**Task to carry out:** Rename "Open menu" to "Main menu" throughout the entries below, and write out their text again with nothing else changed and the pictures left out.

Data for this exercise: Begin

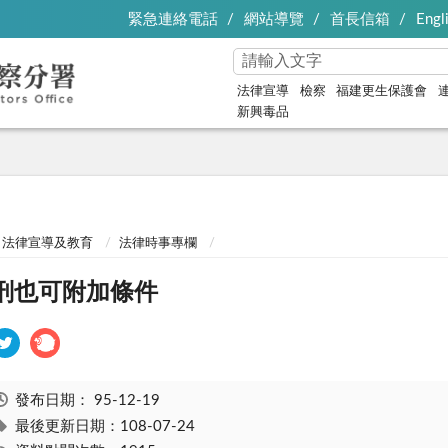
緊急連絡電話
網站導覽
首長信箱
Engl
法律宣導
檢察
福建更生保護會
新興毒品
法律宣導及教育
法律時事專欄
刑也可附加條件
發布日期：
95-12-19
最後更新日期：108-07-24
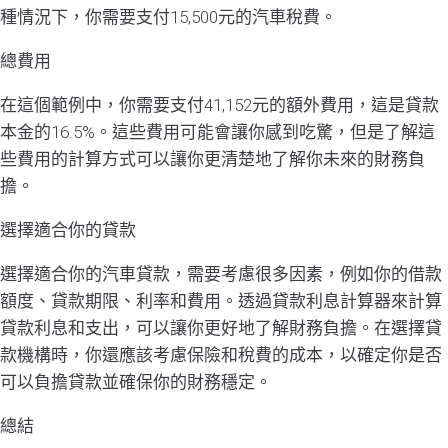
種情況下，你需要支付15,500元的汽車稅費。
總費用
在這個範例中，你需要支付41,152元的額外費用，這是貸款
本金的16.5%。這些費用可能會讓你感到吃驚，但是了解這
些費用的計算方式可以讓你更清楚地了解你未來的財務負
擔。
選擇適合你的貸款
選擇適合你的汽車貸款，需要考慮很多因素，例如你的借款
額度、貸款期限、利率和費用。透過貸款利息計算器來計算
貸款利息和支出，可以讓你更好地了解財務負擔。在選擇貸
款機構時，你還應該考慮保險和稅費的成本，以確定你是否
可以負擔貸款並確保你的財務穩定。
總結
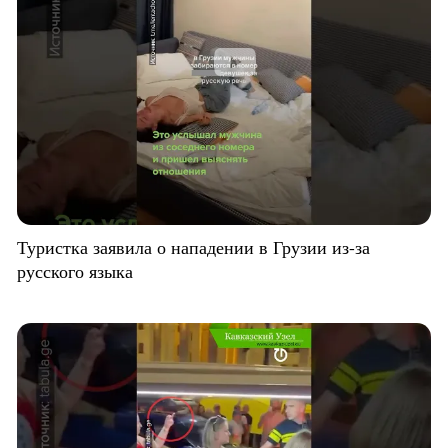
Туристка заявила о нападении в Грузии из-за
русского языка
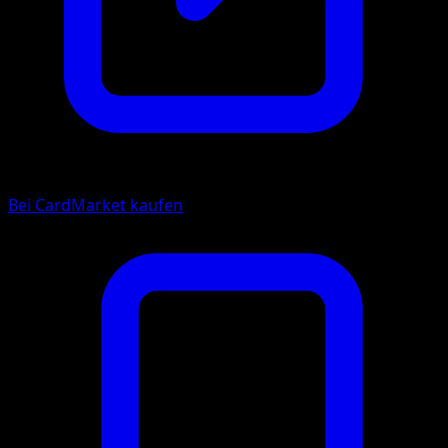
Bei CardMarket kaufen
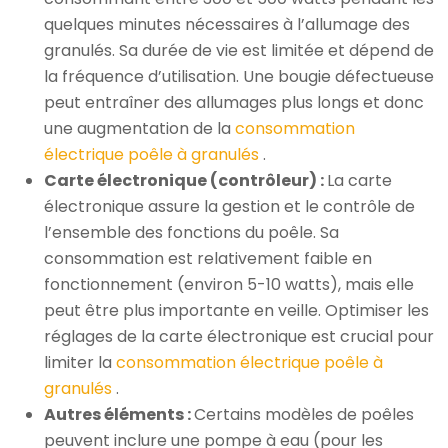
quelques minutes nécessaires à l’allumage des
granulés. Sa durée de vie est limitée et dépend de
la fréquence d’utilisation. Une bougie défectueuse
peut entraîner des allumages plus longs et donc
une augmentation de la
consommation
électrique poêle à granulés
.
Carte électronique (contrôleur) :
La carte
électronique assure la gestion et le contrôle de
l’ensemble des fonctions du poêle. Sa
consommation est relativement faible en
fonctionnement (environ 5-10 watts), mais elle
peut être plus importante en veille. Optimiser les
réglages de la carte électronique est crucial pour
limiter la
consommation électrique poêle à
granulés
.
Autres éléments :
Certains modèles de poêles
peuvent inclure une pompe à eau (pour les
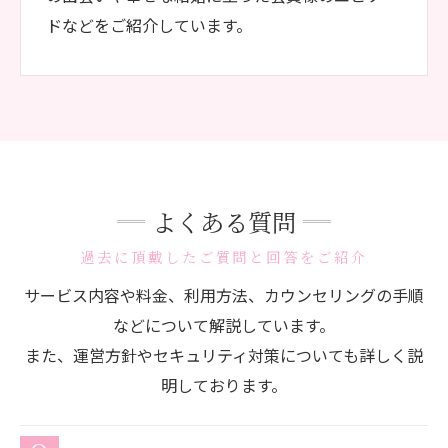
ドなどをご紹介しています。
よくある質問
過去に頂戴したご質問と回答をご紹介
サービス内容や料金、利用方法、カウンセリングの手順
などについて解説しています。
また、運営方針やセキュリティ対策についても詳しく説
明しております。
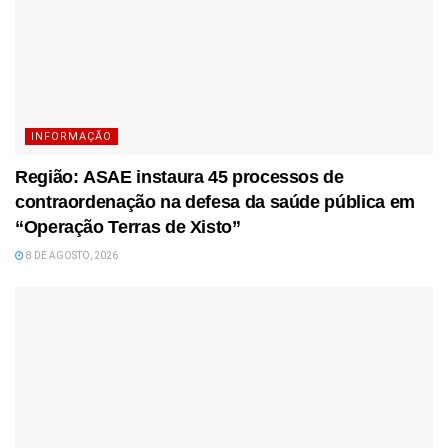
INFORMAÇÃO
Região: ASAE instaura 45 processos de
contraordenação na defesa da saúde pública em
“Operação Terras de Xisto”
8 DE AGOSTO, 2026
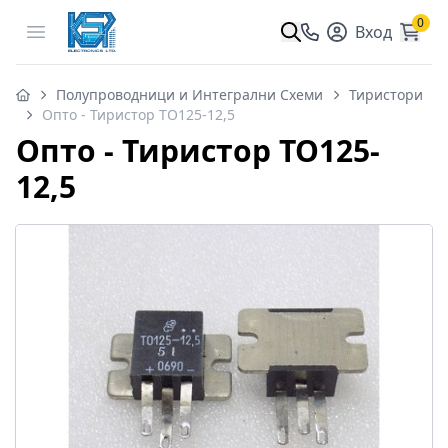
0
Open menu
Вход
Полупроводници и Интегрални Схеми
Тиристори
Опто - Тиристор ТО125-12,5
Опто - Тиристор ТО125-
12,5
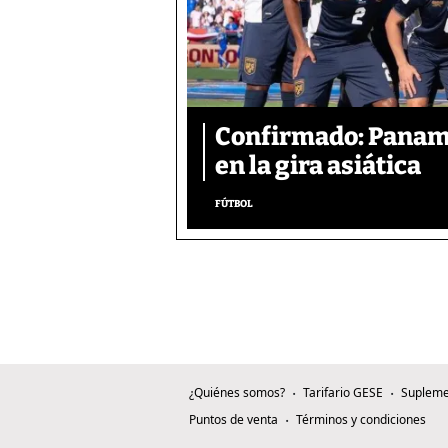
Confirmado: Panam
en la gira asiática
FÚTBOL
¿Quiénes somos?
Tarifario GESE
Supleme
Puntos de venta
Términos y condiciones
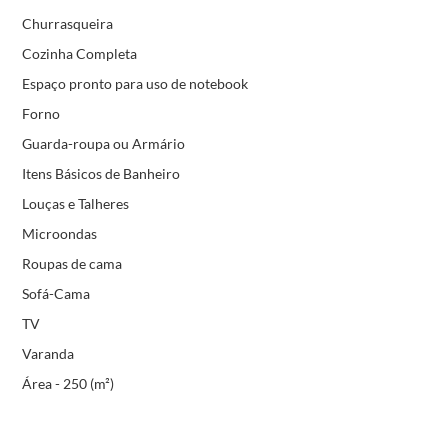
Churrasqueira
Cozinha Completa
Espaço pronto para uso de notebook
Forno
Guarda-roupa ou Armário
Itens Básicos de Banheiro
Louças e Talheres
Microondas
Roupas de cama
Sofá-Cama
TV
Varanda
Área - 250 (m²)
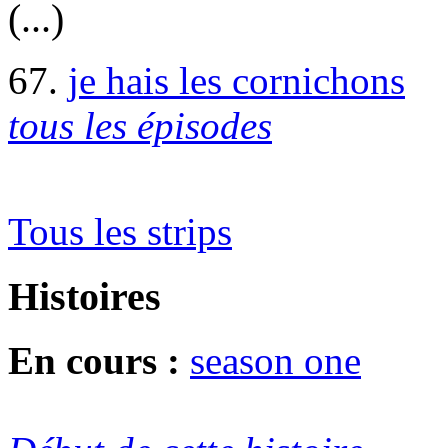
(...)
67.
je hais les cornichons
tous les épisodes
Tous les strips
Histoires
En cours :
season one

Data for this exercise: End

**Exercise result:**
緊急連絡電話
網站導覽
首長信箱
Engl
法律宣導
檢察
福建更生保護會
新興毒品
法律宣導及教育
法律時事專欄
刑也可附加條件
發布日期：
95-12-19
最後更新日期：108-07-24
種情況下，你需要支付15,500元的汽車稅費。
總費用
在這個範例中，你需要支付41,152元的額外費用，這是貸款
本金的16.5%。這些費用可能會讓你感到吃驚，但是了解這
些費用的計算方式可以讓你更清楚地了解你未來的財務負
擔。
選擇適合你的貸款
選擇適合你的汽車貸款，需要考慮很多因素，例如你的借款
額度、貸款期限、利率和費用。透過貸款利息計算器來計算
貸款利息和支出，可以讓你更好地了解財務負擔。在選擇貸
款機構時，你還應該考慮保險和稅費的成本，以確定你是否
可以負擔貸款並確保你的財務穩定。
總結
Туристка заявила о нападении в Грузии из-за
русского языка
Bei CardMarket kaufen
quelques minutes nécessaires à l’allumage des
granulés. Sa durée de vie est limitée et dépend de
la fréquence d’utilisation. Une bougie défectueuse
peut entraîner des allumages plus longs et donc
une augmentation de la
consommation
électrique poêle à granulés
.
Carte électronique (contrôleur) :
La carte
électronique assure la gestion et le contrôle de
l’ensemble des fonctions du poêle. Sa
consommation est relativement faible en
fonctionnement (environ 5-10 watts), mais elle
peut être plus importante en veille. Optimiser les
réglages de la carte électronique est crucial pour
limiter la
consommation électrique poêle à
granulés
.
Autres éléments :
Certains modèles de poêles
peuvent inclure une pompe à eau (pour les
ドなどをご紹介しています。
よくある質問
過去に頂戴したご質問と回答をご紹介
サービス内容や料金、利用方法、カウンセリングの手順
などについて解説しています。
また、運営方針やセキュリティ対策についても詳しく説
明しております。
INFORMAÇÃO
Região: ASAE instaura 45 processos de
contraordenação na defesa da saúde pública em
“Operação Terras de Xisto”
8 DE AGOSTO, 2026
0
Main menu
Вход
Полупроводници и Интегрални Схеми
Тиристори
Опто - Тиристор ТО125-12,5
Опто - Тиристор ТО125-
12,5
Confirmado: Panam
en la gira asiática
FÚTBOL
¿Quiénes somos?
Tarifario GESE
Supleme
Puntos de venta
Términos y condiciones
Churrasqueira
Cozinha Completa
Espaço pronto para uso de notebook
Forno
Guarda-roupa ou Armário
Itens Básicos de Banheiro
Louças e Talheres
Microondas
Roupas de cama
Sofá-Cama
TV
Varanda
Área - 250 (m²)
(...)
67.
je hais les cornichons
tous les épisodes
Tous les strips
Histoires
En cours :
season one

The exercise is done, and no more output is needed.